▶ _WHAT YOU HAVE TO DO_
Only the lines below from the one that holds "focal_mm: 6.76" through the one that holds "fx_px: 3457" should appear in the answer, copied exactly, end lines included and pictures omitted.

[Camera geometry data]

# # # # # # #

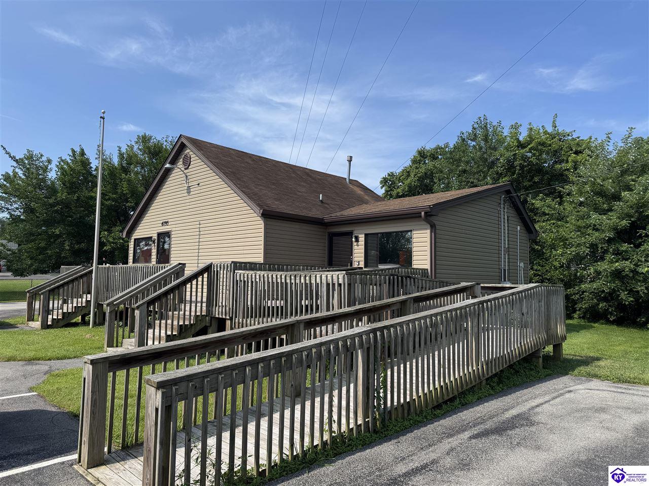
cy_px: 243
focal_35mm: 24
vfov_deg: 56.8
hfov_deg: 71.6
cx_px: 324
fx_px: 450
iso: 80
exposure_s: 1/3597
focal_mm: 6.76
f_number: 1.78
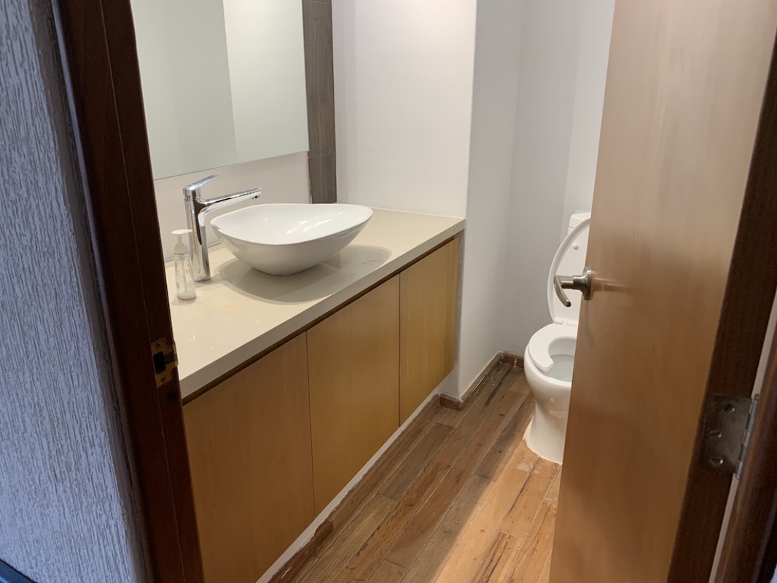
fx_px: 584
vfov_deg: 53.1
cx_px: 388
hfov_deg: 67.3
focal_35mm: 26
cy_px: 292
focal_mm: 4.25
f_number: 1.8
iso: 64
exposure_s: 1/60
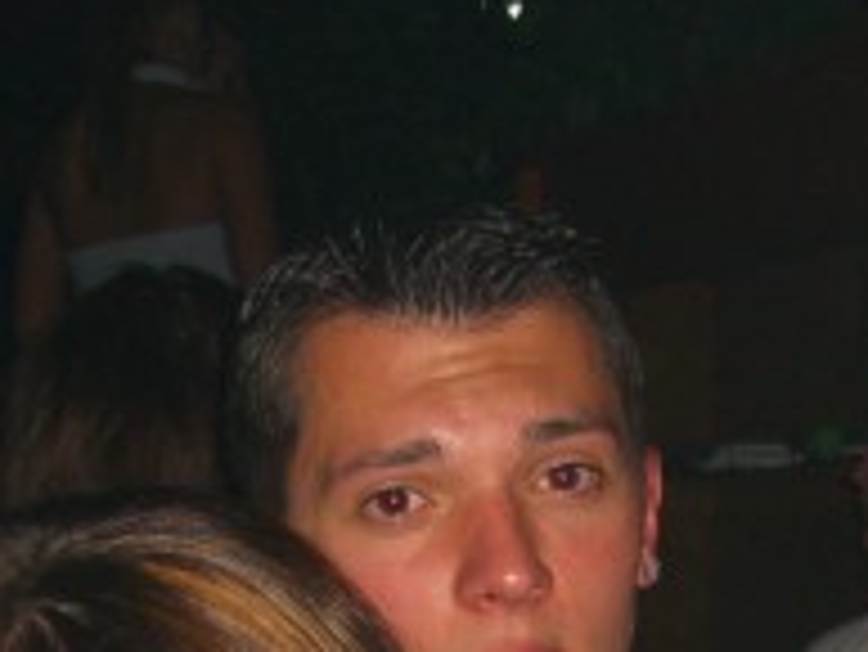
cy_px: 953
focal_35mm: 118
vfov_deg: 12.0
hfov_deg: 16.7
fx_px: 2961
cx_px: 558
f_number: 2.8
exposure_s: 1/60
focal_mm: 7.9
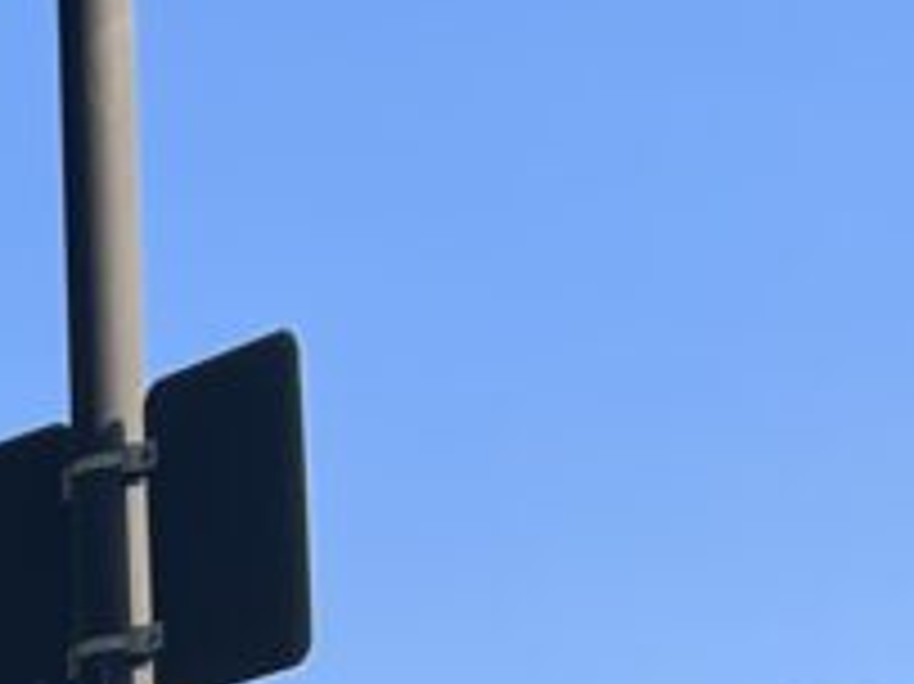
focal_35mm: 131
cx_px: -1238
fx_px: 3457
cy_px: 680
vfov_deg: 11.2
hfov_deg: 12.2
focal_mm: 5.7
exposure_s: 1/2353
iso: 50
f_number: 1.5
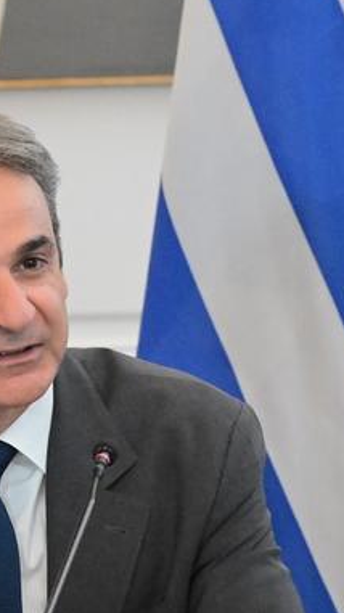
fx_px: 10714
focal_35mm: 660
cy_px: 406
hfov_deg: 1.8
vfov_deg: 3.3
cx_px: 35
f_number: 6.3
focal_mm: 200
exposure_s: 1/500
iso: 10000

# # # # # # #

▶ _WRITTEN SOLUTION_
focal_mm: 6.76
f_number: 1.78
fx_px: 584
vfov_deg: 53.1
cx_px: 388
hfov_deg: 67.3
focal_35mm: 26
cy_px: 292
focal_mm: 4.25
f_number: 1.8
iso: 64
exposure_s: 1/60
cy_px: 953
focal_35mm: 118
vfov_deg: 12.0
hfov_deg: 16.7
fx_px: 2961
cx_px: 558
f_number: 2.8
exposure_s: 1/60
focal_mm: 7.9
focal_35mm: 131
cx_px: -1238
fx_px: 3457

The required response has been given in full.